En six mois d’existence, le bilan de l’opération est plutôt positif. Huit praticiens hospitaliers issus de CHU ont été recrutés et l’hôpital a reçu quatre candidatures d’assistanat partagé. “Il y a une candidate dont personne, même pas le chef de service de la spécialité en question ne connaissait l’existence. C’est vraiment le Conseil des jeunes qui nous a aidés. Pour certains candidats, les jeunes nous ont aidé en répondant à certaines de leurs inquiétudes sur les gardes par exemple”, se réjouit Anne-Sophie Dupond. Trois jeunes médecins sont d’ailleurs actuellement en train d’hésiter à rejoindre l’hôpital de Belfort, et ce sont les jeunes qui vont se charger de les contacter pour tenter de faire pencher la balance de leur côté. “Un recrutement est toujours multifactoriel, le Conseil des jeunes joue un rôle, tout comme le chef de service, la direction…”, précise la présidente de CME qui espère avoir tourné la page des problèmes de recrutement d’ici à la fin de l’été.

L’objectif semble rempli pour ce Conseil des jeunes qui finalement ne s’est pas contenté d’aborder seulement les problèmes de recrutement. Lors des quatre réunions annuelles, les jeunes ont l’opportunité de discuter avec leur direction, et d’aborder tous les sujets concernant le fonctionnement de l’hôpital.
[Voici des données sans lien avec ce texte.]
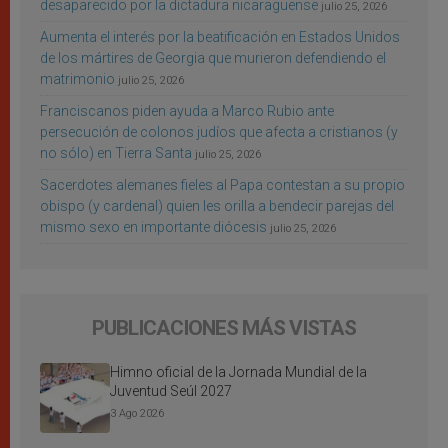
desaparecido por la dictadura nicaragüense
julio 25, 2026
Aumenta el interés por la beatificación en Estados Unidos
de los mártires de Georgia que murieron defendiendo el
matrimonio
julio 25, 2026
Franciscanos piden ayuda a Marco Rubio ante
persecución de colonos judíos que afecta a cristianos (y
no sólo) en Tierra Santa
julio 25, 2026
Sacerdotes alemanes fieles al Papa contestan a su propio
obispo (y cardenal) quien les orilla a bendecir parejas del
mismo sexo en importante diócesis
julio 25, 2026
PUBLICACIONES MÁS VISTAS
Himno oficial de la Jornada Mundial de la
Juventud Seúl 2027
3 Ago 2026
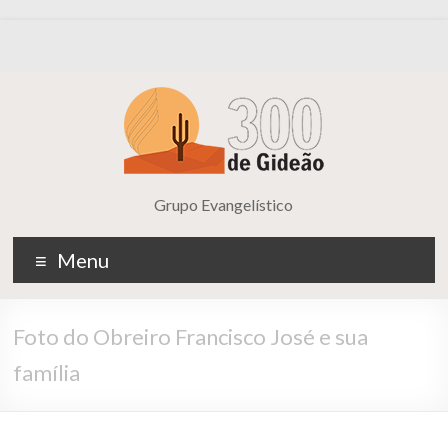
Grupo Evangelístico
Menu
Foto do Obreiro Francisco José e sua
família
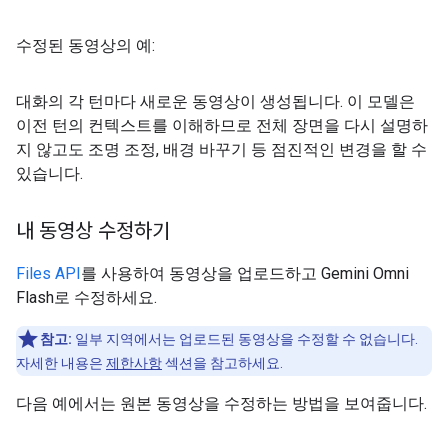
수정된 동영상의 예:
대화의 각 턴마다 새로운 동영상이 생성됩니다. 이 모델은
이전 턴의 컨텍스트를 이해하므로 전체 장면을 다시 설명하
지 않고도 조명 조정, 배경 바꾸기 등 점진적인 변경을 할 수
있습니다.
내 동영상 수정하기
Files API
를 사용하여 동영상을 업로드하고 Gemini Omni
Flash로 수정하세요.
참고:
일부 지역에서는 업로드된 동영상을 수정할 수 없습니다.
자세한 내용은
제한사항
섹션을 참고하세요.
다음 예에서는 원본 동영상을 수정하는 방법을 보여줍니다.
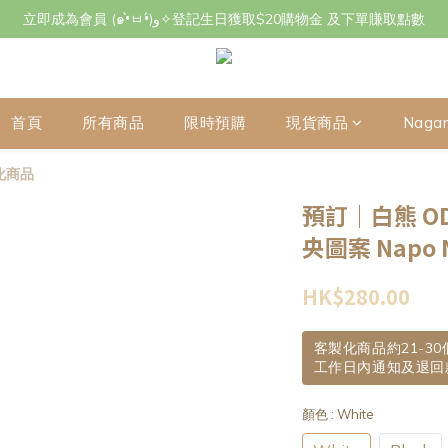
立即成為會員 (๑•̀ㅂ•́)و✧登記生日獲取$20購物金 及下單賺取點數
立即成為會員 (๑•̀ㅂ•́)و✧登記生日獲取$20購物金 及下單賺取點數
7月29日至8月3日期間因店主不在港將暫停交收及寄件，感謝~
立即成為會員 (๑•̀ㅂ•́)و✧登記生日獲取$20購物金 及下單賺取點數
首頁
所有商品
限時預購
現貨商品
Naga
化商品
預訂｜白熊 OD
央圖案 Napo
HK$280.00
客製化商品約21-3
工作日內通知及退回
顏色
: White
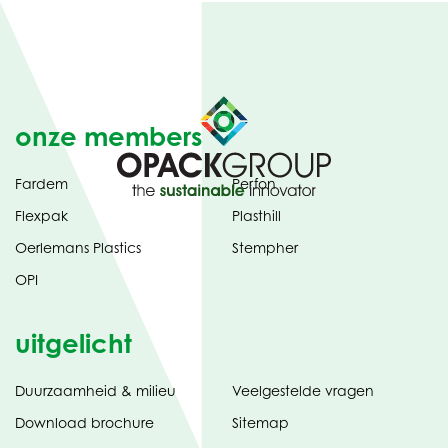
onze members
Fardem
Perfon
Flexpak
Plasthill
Oerlemans Plastics
Stempher
OPI
uitgelicht
Duurzaamheid & milieu
Veelgestelde vragen
tabblad)
(opent
Download brochure
Sitemap
in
Au menu de la dernière réunion par exemple, l’informatisation du système médical, ou la recherche clinique. “On n’hésite pas à dire tout ce qui ne va pas, précise Laurianne Moumane. Le conseil des jeunes nous donne aussi une certaine force. Ce n’est pas donné à tout le monde de pouvoir avoir l’écoute du directeur.”

 

Une équipe de 30 jeunes solidaires

“Ce conseil a eu un autre aspect auquel je n’avais pas forcément pensé au départ, se réjouit la présidente de CME. Il a réussi à créer un véritable esprit de groupe entre les jeunes médecins et ça c’est vraiment très bénéfique. Quand un jeune médecin arrive dans un hôpital, il peut avoir une certaine timidité. Là, nous avons une équipe de 30 jeunes qui sont solidaires, qui s’appellent, qui s’entendent très bien. Ils ont beaucoup de projets. Sur ce point cela marche encore mieux que je ne l’avais imaginé.”

D’ici septembre, les jeunes ont déjà prévu tout un tas d’actions : organisation d’un pot d’accueil, de sorties culturelles ou sportives, élaboration d’un annuaire des médecins de l’hôpital. De quoi accueillir comme il se doit leurs nouveaux collègues.